I used to put the cube of frozen bloodworm or brine shrimp in a cup of tank water to melt then dump the water in the tank. Now I just drop the frozen cubes right in and they're gone in less than a minute. But the brine (or msysis - I forget) shrimp are really fine and the stuff gets all over the place and clouds the water.
I mentioned this to the guy at the fish shop and he said they never drop frozen cubes in. He defrosts the cubes and pours off the excess water and fine particles and then feeds with a tongs or large tweezer type tool. Seems like a lot of work.
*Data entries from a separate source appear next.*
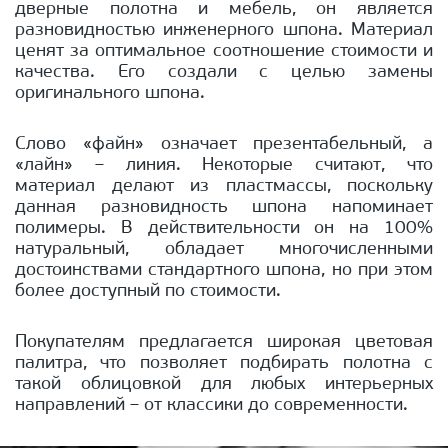
дверные полотна и мебель, он является
разновидностью инженерного шпона. Материал
ценят за оптимальное соотношение стоимости и
качества. Его создали с целью замены
оригинального шпона.
Слово «файн» означает презентабельный, а
«лайн» – линия. Некоторые считают, что
материал делают из пластмассы, поскольку
данная разновидность шпона напоминает
полимеры. В действительности он на 100%
натуральный, обладает многочисленными
достоинствами стандартного шпона, но при этом
более доступный по стоимости.
Покупателям предлагается широкая цветовая
палитра, что позволяет подбирать полотна с
такой облицовкой для любых интерьерных
направлений – от классики до современности.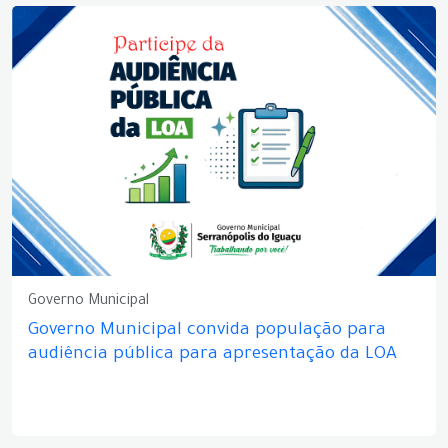
Governo Municipal
Governo Municipal convida população para
audiência pública para apresentação da LOA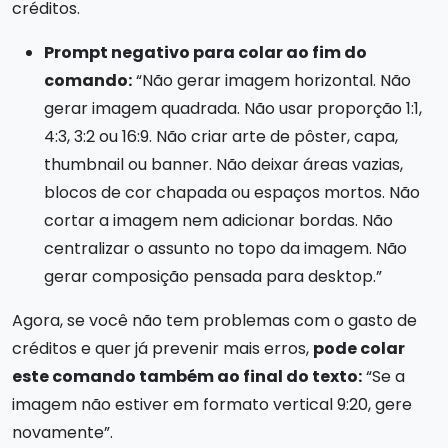
créditos.
Prompt negativo para colar ao fim do
comando:
“Não gerar imagem horizontal. Não
gerar imagem quadrada. Não usar proporção 1:1,
4:3, 3:2 ou 16:9. Não criar arte de pôster, capa,
thumbnail ou banner. Não deixar áreas vazias,
blocos de cor chapada ou espaços mortos. Não
cortar a imagem nem adicionar bordas. Não
centralizar o assunto no topo da imagem. Não
gerar composição pensada para desktop.”
Agora, se você não tem problemas com o gasto de
créditos e quer já prevenir mais erros,
pode colar
este comando também ao final do texto:
“Se a
imagem não estiver em formato vertical 9:20, gere
novamente”.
But I've often wondered if the frozen stuff is bad for fish to ingest.
What do you all do?


----------



## Mschn99 (Dec 24, 2012)

You should defrost it in a small bowl of tank water.


----------



## sumthinfishy (Jan 26, 2013)

i occasionally feed mysis shrimp to some of my tanks. i put frozen cube on a spoon. i then hold the spoon just below the top of the water slowly moving back and forth. i am sure to keep block i. the spoon. as i move it back and forth it slowly thaws in tank water allowing pieces to break off slowly. the fish will usually come right up to spoon and eat the pieces as they break off of block. i find that the shrimp get distributed evenly, and does not end up all over tank


----------



## GTZ (Apr 21, 2010)

In the past, I've used a shot glass and tank water.


----------



## Kalost (Feb 27, 2013)

sumthinfishy said:


> i occasionally feed mysis shrimp to some of my tanks. i put frozen cube on a spoon. i then hold the spoon just below the top of the water slowly moving back and forth. i am sure to keep block i. the spoon. as i move it back and forth it slowly thaws in tank water allowing pieces to break off slowly. the fish will usually come right up to spoon and eat the pieces as they break off of block. i find that the shrimp get distributed evenly, and does not end up all over tank


DITTO


----------



## mdog (Dec 10, 2002)

Thanks. I'm going to try the spoon method tonight.


----------



## chopsteeks (Jul 23, 2013)

I always defrost it. Will place in a plastic container without water. Then will pour out excess water after thawing it out. When I ready to feed, only then will I place aquarium water into the container, give it a swirl or two....feeding time.


----------